С Ираном связано многое. Недовольство Ирана по отношению к азербайджанской политике также было связано с открытием посольства Азербайджана в Израиле, усилением азербайджано-израильских отношений, в том числе в военно-технической сфере. Это тоже стало дополнительным триггером напряженности между Ираном и Азербайджаном. В Иране думают, что Израиль использует территорию Азербайджана для того, чтобы следить за Ираном, а в будущем, может, использовать для нападения на Иран. Хотя официальные лица, президент нашей страны неоднократно говорил, что не допустит использования территории Азербайджана для действий против третьих стран, в том числе, конечно, против Ирана. То есть в Иране прекрасно знали эту позицию, но при этом, к сожалению, решили сыграть по-своему.

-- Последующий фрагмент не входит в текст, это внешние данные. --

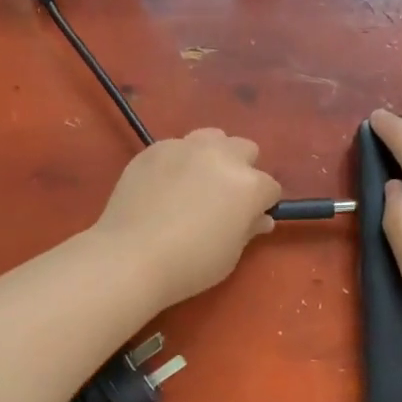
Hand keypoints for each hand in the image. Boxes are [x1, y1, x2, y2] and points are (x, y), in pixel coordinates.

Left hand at [90, 129, 282, 307]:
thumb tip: (259, 218)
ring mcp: (185, 147)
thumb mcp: (230, 255)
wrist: (131, 256)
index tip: (247, 220)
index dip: (261, 205)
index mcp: (249, 184)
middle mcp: (221, 156)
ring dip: (212, 155)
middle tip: (222, 197)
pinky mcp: (153, 149)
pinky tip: (163, 186)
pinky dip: (178, 161)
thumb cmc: (190, 264)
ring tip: (195, 182)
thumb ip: (247, 229)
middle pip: (245, 150)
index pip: (270, 187)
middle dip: (241, 170)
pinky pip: (176, 146)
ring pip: (211, 137)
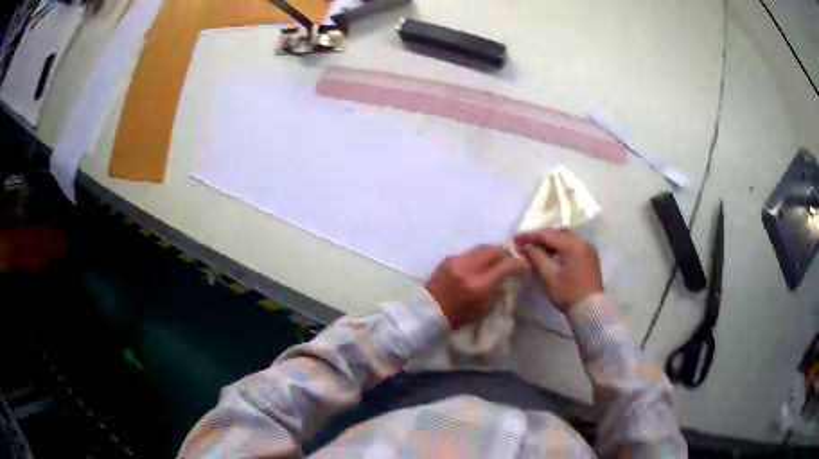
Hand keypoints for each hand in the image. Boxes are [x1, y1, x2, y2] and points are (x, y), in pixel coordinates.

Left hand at [425, 245, 526, 329]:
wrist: (426, 312)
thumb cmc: (457, 316)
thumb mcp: (483, 308)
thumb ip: (497, 290)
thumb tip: (507, 276)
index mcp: (478, 285)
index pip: (505, 266)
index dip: (518, 263)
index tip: (524, 265)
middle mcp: (468, 268)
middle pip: (494, 250)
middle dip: (506, 252)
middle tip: (511, 258)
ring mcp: (457, 261)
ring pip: (481, 247)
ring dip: (492, 251)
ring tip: (497, 259)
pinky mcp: (448, 258)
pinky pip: (469, 251)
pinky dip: (478, 255)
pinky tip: (480, 262)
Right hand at [514, 231, 602, 312]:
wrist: (590, 310)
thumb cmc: (568, 293)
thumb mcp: (549, 276)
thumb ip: (537, 257)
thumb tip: (528, 246)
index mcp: (573, 245)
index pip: (548, 235)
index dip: (530, 236)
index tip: (515, 238)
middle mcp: (582, 242)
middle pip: (557, 234)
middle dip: (539, 237)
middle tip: (522, 243)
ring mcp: (587, 249)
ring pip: (564, 239)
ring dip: (548, 242)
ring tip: (533, 249)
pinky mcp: (588, 258)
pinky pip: (570, 246)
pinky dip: (558, 248)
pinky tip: (548, 254)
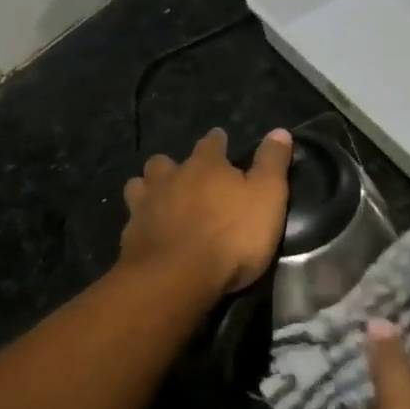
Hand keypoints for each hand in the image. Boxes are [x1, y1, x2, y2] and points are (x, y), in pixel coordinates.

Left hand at [119, 128, 292, 296]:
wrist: (177, 277)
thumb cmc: (231, 237)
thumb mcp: (267, 198)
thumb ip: (272, 164)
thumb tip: (280, 131)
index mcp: (205, 165)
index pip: (211, 143)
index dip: (218, 142)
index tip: (221, 141)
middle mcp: (170, 177)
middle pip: (165, 161)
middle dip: (173, 166)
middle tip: (186, 179)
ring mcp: (145, 205)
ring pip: (140, 184)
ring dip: (149, 188)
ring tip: (160, 200)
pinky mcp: (129, 234)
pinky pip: (132, 218)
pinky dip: (140, 221)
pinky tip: (148, 231)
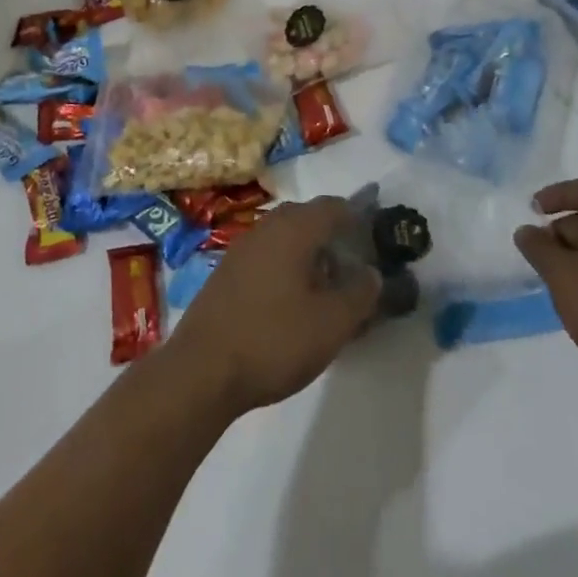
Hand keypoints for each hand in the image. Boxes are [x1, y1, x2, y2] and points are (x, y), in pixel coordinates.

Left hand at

Это очень интересная тема. Спасибо большое.
Ильгар, позвольте завершающий вопрос. Как в целом видит себя Азербайджан в будущем? Как часть Южного Кавказа или как часть тюркского мира? Как Каспийское государство или Евразийское государство? Как бы вы охарактеризовали Азербайджан в проекции на будущее?
Вы знаете, Руслан, я географ по образованию. Есть такая наука – политическая, социально-экономическая география. И есть такое понятие, как географический детерминизм. Это понятие основывается на том, что географическая локация является безусловным фактором для внешней политики того или иного государства, определяет судьбу этого государства. Наполеон как-то сказал: “География — это судьба”. По крайней мере, это высказывание приписывается Наполеону. Так вот, география Азербайджана — это Каспийское море. География Азербайджана — это Кавказ. География Азербайджана — это центральная часть, это Юго-Западная Азия, это центральная часть евразийского континента. И во всех этих регионах Азербайджан хочет быть достаточно активным и релевантным для других государств партнером.
Кстати, если шире подходить, с политической точки зрения, Азербайджан — это еще юго-восточная часть Европы. Почему? Потому что есть такой проект – “Восточное партнерство”. Здесь Азербайджан занимает крайнюю юго-восточную позицию, точку в этом проекте. В европейской географической проекции Азербайджан тоже рассматривается. И поэтому, я думаю, удачное сочетание всех этих параметров, сопричастность и к Евразии как единому географическому целому, и к отдельным регионам таким, как Кавказ, Юго-Западная Азия является условием для политической активности Азербайджана и базой для выстраивания отношений с другими странами. Мы от географии никуда не уйдем, наши соседи Иран, Россия. Это наша география.
И от этого географического детерминизма, от него не уйти. Надо просто успешно, эффективно использовать эти возможности. Не все от нас зависит. Иногда агрессивные действия соседей не позволяют нам реализовать свой потенциал, в том числе географический потенциал, к сожалению. Но, естественно, внешняя политика, дипломатия имеют цель создать благоприятную политическую экосферу для того, чтобы страна могла реализовать свой долгосрочный интерес.
Поэтому будем надеяться, что в том же Иране, в Армении победит прагматизм, чтобы война между Россией и Украиной закончилась, чтобы восстановился мир на земле Украины, и чтобы в обозримой перспективе все вернулось на свои круги. Это идеализм, конечно, в какой-то степени, с учетом тех процессов, которые сегодня происходят. Но по крайней мере к этому нужно стремиться, здесь стоит все-таки действовать в этом направлении. Сейчас мы видим, как предпринимаются определенные политические усилия, насколько это возможно в нынешних реалиях для того, чтобы обеспечить прогнозируемость региональной политики. Я думаю, что во взаимодействии с нашими близкими партнерами, друзьями, братскими государствами мы сможем создать устойчивость в своем регионе. По крайней мере, для этого есть все необходимые предпосылки.